Possible paths for change
Electoral College opponents have in recent years tried an end-run of sorts with the National Popular Vote Interstate Compact, in which states pledge to award all their electoral votes to the popular-vote winner as soon as states representing an Electoral College majority of 270 votes are on board. This does not seem at odds with the Constitution, which lets states select electors by any manner they choose. It’s not an approach the framers of the Constitution envisioned, but neither is the current setup.
The weakness of the NPVIC might be its fragility. States can back out at any time, and basing everything on the national popular vote when the counting of those votes and the determination of voter eligibility remains entirely in the hands of the states seems potentially fraught. Still, it’s a lot easier to achieve than a constitutional amendment, and is currently only 75 electoral votes short of going into effect.
Another reform that could shake up although not replace the Electoral College would be expanding the House of Representatives. Keeping its membership constant at 435 since 1912, even as the US population has more than tripled, has been an affront not only to representative government but to George Washington, whose only speech at the Constitutional Convention was a plea for each House member to represent no more than 30,000 people.
At the current US population of 330 million, this would mean a House membership of 11,000 and an Electoral College with 11,103 votes.

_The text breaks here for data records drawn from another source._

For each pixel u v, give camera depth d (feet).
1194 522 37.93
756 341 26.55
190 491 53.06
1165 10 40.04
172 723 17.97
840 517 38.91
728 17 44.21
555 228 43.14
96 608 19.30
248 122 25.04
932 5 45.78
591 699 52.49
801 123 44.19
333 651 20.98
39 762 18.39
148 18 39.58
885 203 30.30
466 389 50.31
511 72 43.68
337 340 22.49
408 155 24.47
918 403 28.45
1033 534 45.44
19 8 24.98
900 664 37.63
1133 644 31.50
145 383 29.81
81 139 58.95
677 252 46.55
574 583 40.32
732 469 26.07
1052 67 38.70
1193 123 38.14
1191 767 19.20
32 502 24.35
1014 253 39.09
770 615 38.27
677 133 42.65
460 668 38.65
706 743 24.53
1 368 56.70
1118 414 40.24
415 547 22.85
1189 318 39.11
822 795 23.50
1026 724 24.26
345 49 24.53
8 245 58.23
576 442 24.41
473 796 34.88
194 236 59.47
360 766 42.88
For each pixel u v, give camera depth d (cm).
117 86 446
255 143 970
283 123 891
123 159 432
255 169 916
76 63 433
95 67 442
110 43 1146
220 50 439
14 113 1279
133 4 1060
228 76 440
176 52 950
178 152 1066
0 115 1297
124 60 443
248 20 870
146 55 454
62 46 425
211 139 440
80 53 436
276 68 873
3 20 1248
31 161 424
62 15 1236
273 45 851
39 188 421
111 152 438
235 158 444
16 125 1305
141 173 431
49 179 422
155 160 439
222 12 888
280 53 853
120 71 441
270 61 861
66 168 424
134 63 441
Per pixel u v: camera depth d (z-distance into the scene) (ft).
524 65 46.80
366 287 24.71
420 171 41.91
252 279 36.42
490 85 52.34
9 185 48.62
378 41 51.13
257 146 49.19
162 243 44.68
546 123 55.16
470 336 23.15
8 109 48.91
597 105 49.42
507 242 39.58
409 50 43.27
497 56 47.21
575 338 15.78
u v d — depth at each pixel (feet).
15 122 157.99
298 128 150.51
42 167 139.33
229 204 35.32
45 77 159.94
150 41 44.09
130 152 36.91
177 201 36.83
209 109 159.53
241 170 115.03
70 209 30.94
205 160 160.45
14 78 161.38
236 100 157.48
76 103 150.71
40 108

A constitutional amendment that was thought to fall one state short of ratification in 1792 but maybe actually didn’t put the maximum at 50,000 constituents, which implies a House membership of 6,600. That’s a lot! But doubling or tripling the House membership seems like a reasonable reform that could be achieved without a constitutional amendment. Given that it would further diminish the voting power of smaller states in the Electoral College, it might force some movement toward a popular vote.
“The history recounted here has a Sisyphean air,” Keyssar concedes near the end of his book. But Sisyphus had to keep rolling his boulder up a hill for eternity. We’ve only been trying to fix the Electoral College for about 230 years!